— TAREFA A —
Traduza para o inglês a frase "Em meio à pandemia de coronavírus, o botijão de gás virou produto raro nas cidades.", retirada da notícia sobre o preço do gás de cozinha.
— TAREFA B —
De acordo com a notícia sobre o preço do gás de cozinha, por quais valores o Procon-SP orienta que os botijões sejam vendidos?
— TAREFA C —
Escreva a continuação da notícia sobre o preço do gás de cozinha a partir da última frase apresentada.

— TRECHO DA PÁGINA —
....................
Fique atento: Procon-SP vai multar aumentos abusivos no preço do gás de cozinha

A orientação do Procon-SP é de que os botijões de gás sejam comercializados por valores entre R$ 68 e R$ 70

Postado em: em Economia

Em meio à pandemia de coronavírus, o botijão de gás virou produto raro nas cidades. A corrida pelo produto esgotou o estoque de revendedores e fez o preço subir. 

 O problema é que alguns preços subiram de forma quase extorsiva. Diante deste cenário, o Procon-SP e o Dope (Departamento de Operações Policiais Estratégicas) decidiram fiscalizar possíveis práticas de preços abusivos.

O governador João Doria fez o anúncio nesta quarta-feira, 1º, e destacou que os abusos não serão tolerados. 

“O preço do botijão de gás, no limite, é de R$ 70. Não é nem R$ 71, nem R$ 72, nem R$ 80. Em uma situação como a que estamos vivendo, R$ 10 fazem muita falta. O Procon São Paulo está autorizado a agir, de acordo com a lei, para proteger o interesse público, especialmente da população de baixa renda”, disse Doria.

Em diálogo com o Sindicato de Fornecedores de Gás, o órgão confirmou que não houve qualquer alteração nos custos que pudesse justificar a elevação dos preços cobrados dos consumidores.

Como a fiscalização será feita? O Procon-SP contará com o apoio das viaturas do Dope e os policiais do departamento que estiverem em patrulhamento farão a abordagem.
....................
— DADOS FORNECIDOS —
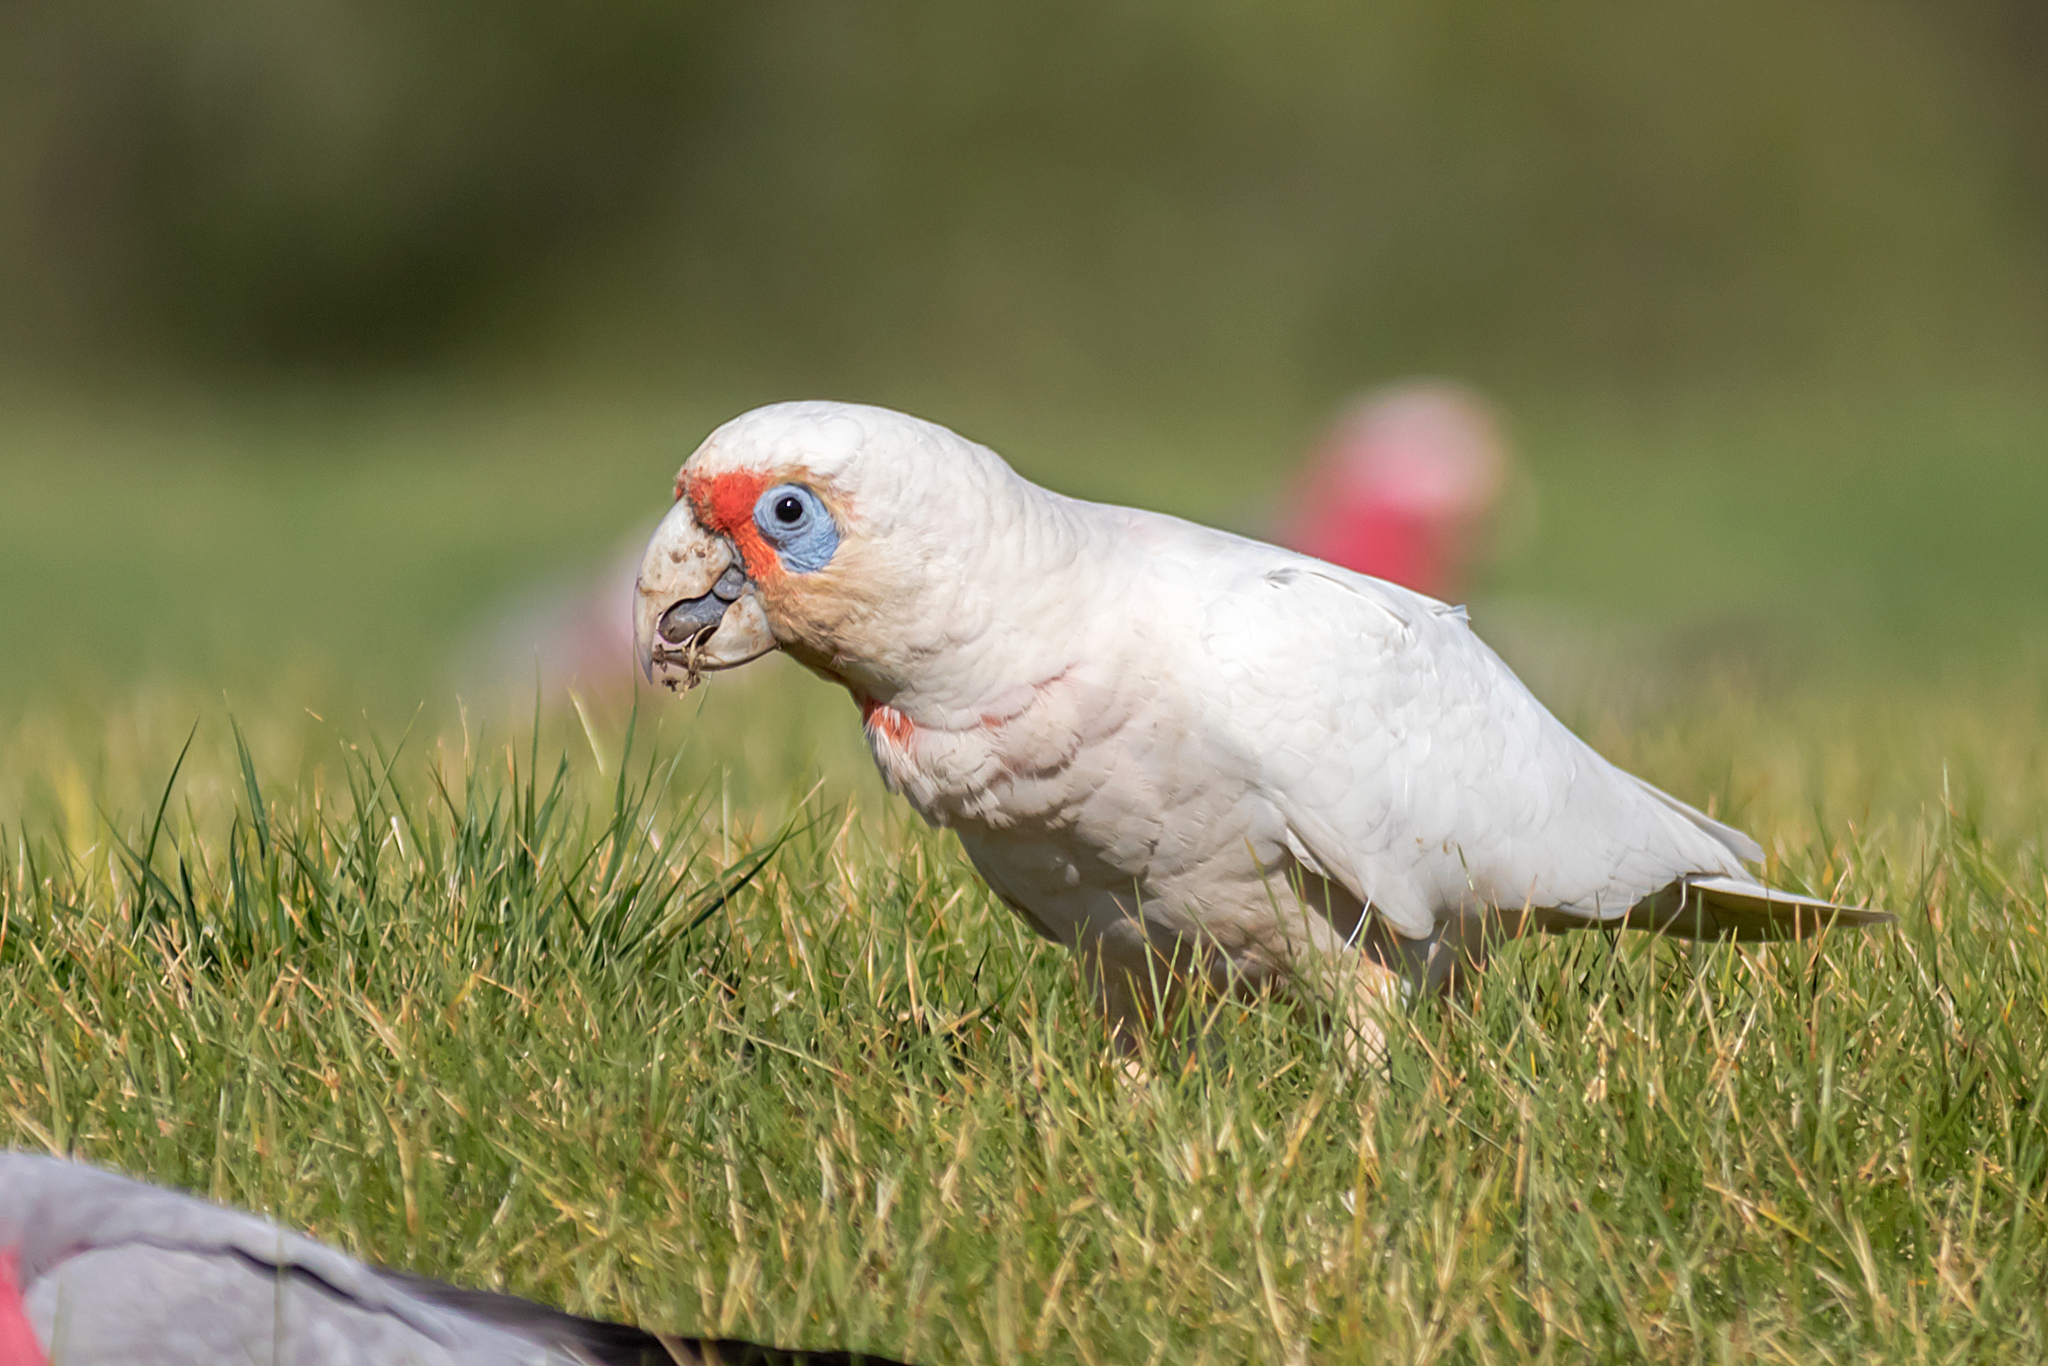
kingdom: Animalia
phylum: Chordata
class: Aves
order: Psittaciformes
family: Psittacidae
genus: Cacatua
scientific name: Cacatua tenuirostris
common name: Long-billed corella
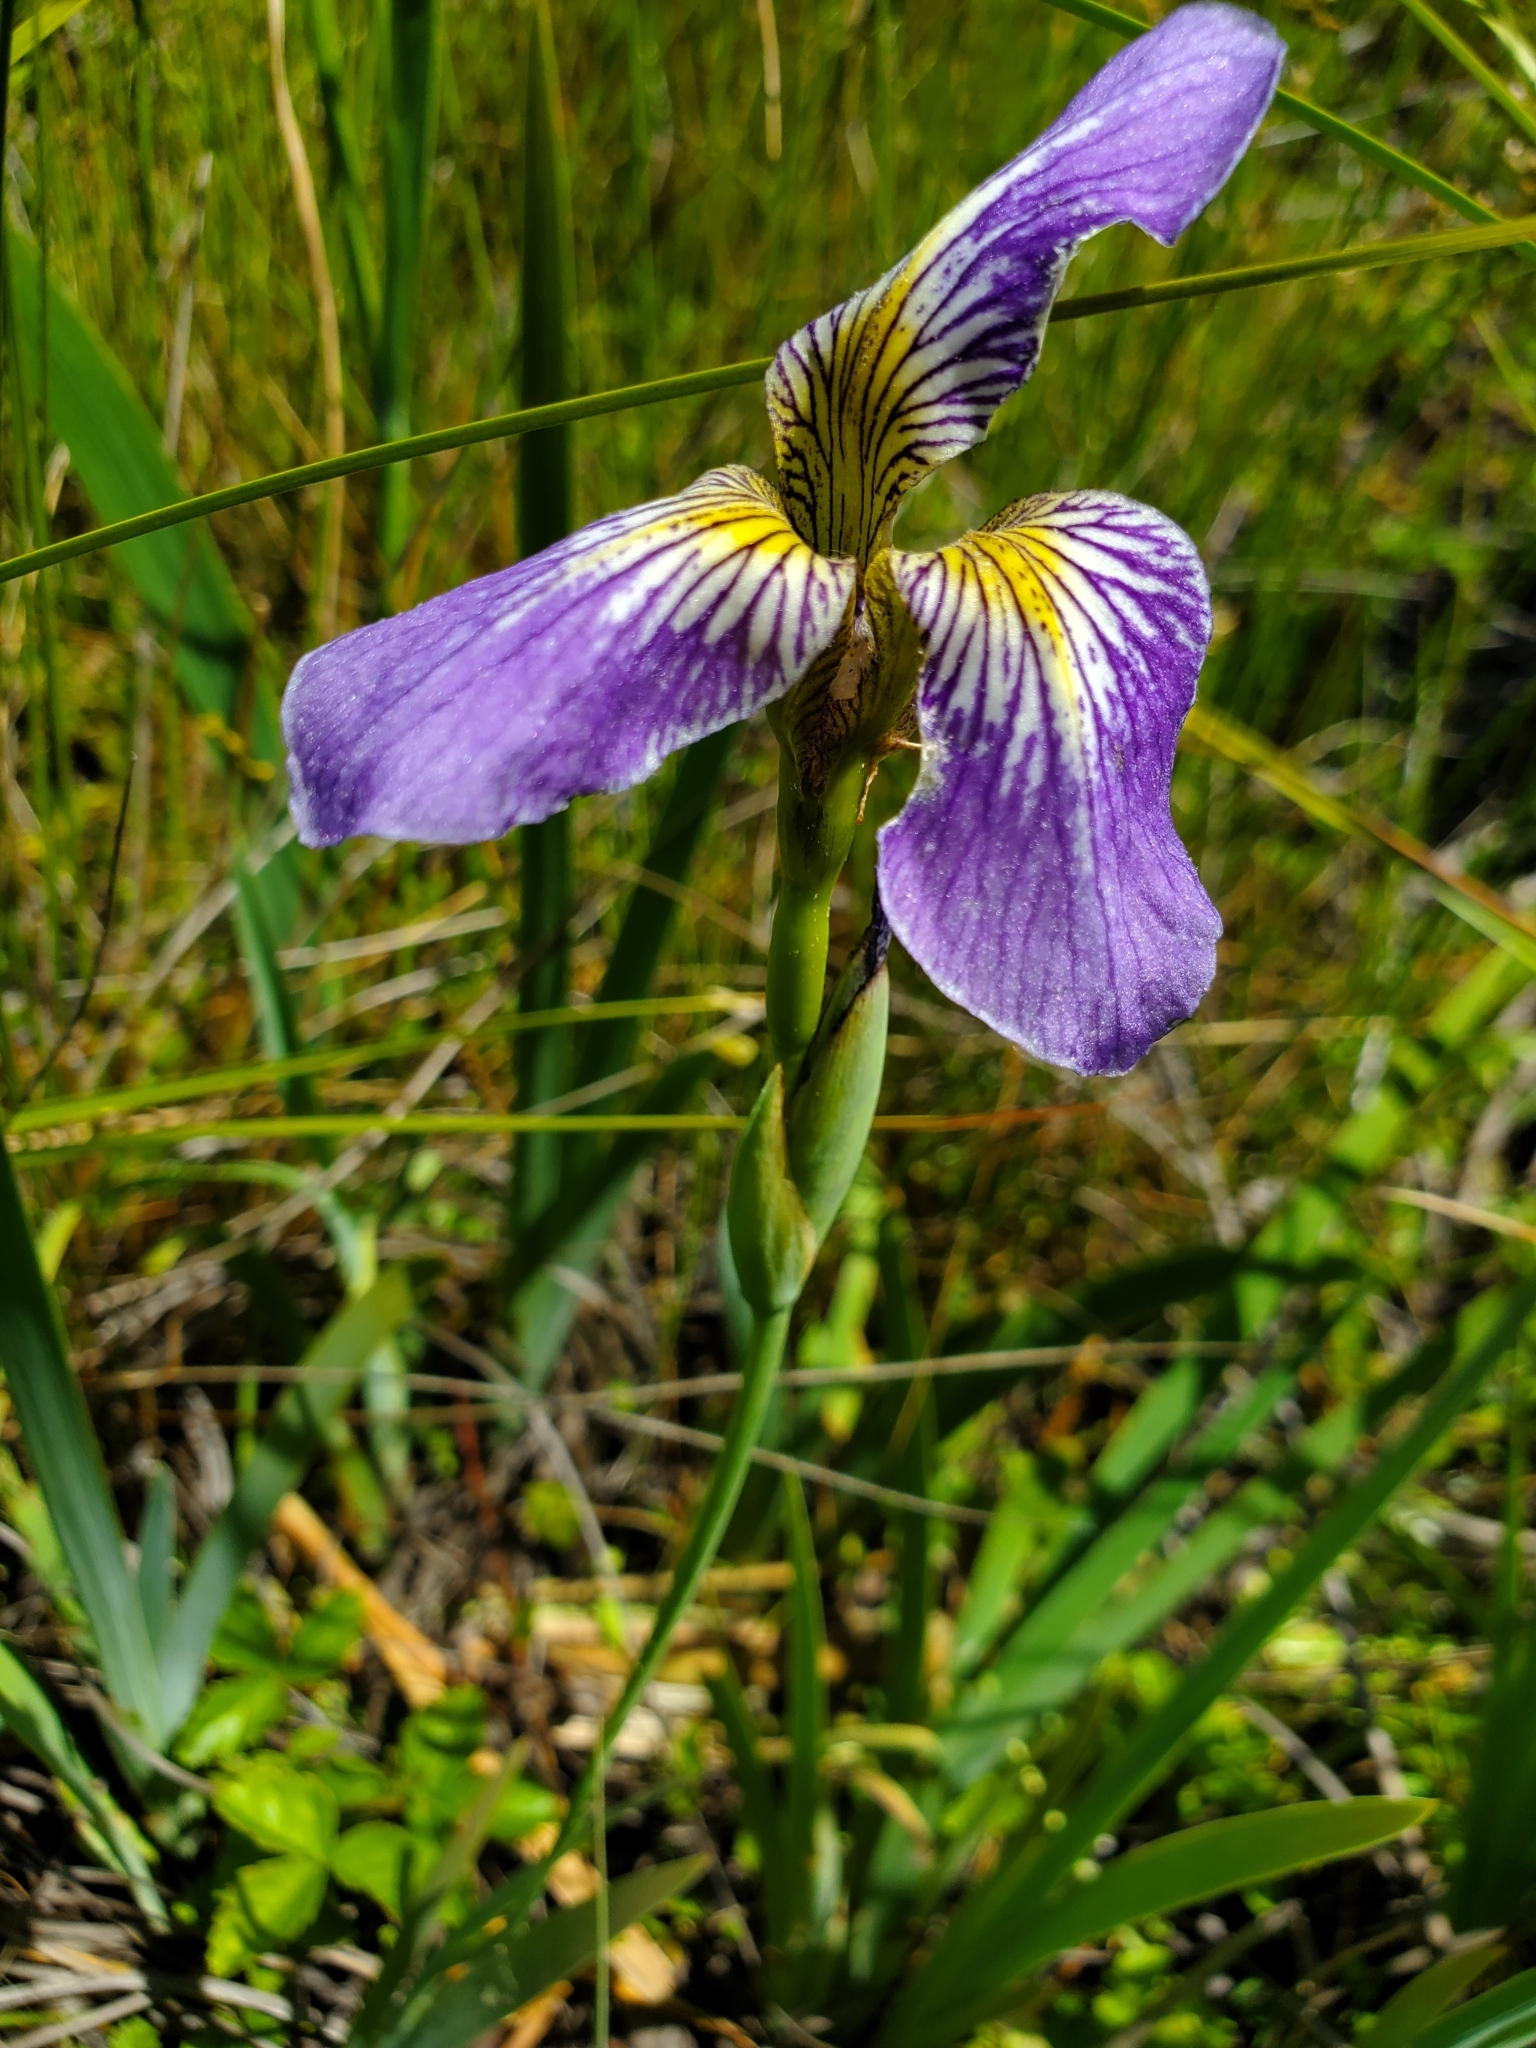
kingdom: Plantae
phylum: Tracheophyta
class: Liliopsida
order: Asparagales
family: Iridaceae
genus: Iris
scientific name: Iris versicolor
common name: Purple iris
....................
— RESPOSTA A —
Amid the coronavirus pandemic, the gas cylinder became a scarce product in the cities.

— RESPOSTA B —
Por valores entre R$ 68 e R$ 70.

— RESPOSTA C —
Os fornecedores que forem flagrados cobrando preços inadequados serão multados e levados às delegacias de polícia para responderem por crime contra a economia popular.

O Diretor Geral do Procon-SP, Fernando Capez, informou que já houve flagrantes de botijões de 13kg sendo vendidos por R$ 90. Em casos mais extremos, o valor chegou a R$ 130.

“Não há risco de desabastecimento de botijões de gás. Não há nenhuma justificativa para que as pessoas se aglomerem nos pontos de venda e paguem mais caro”, afirmou Capez.

Qual é o preço adequado? A orientação do Procon-SP é de que os botijões de gás sejam comercializados por valores entre R$ 68 e R$ 70. 

Em diálogo com o Sindicato de Fornecedores de Gás, o órgão confirmou que não houve qualquer alteração nos custos que pudesse justificar a elevação dos preços cobrados dos consumidores.

Como denunciar? As reclamações podem ser registradas no site do Procon, aplicativo ou pelas redes sociais.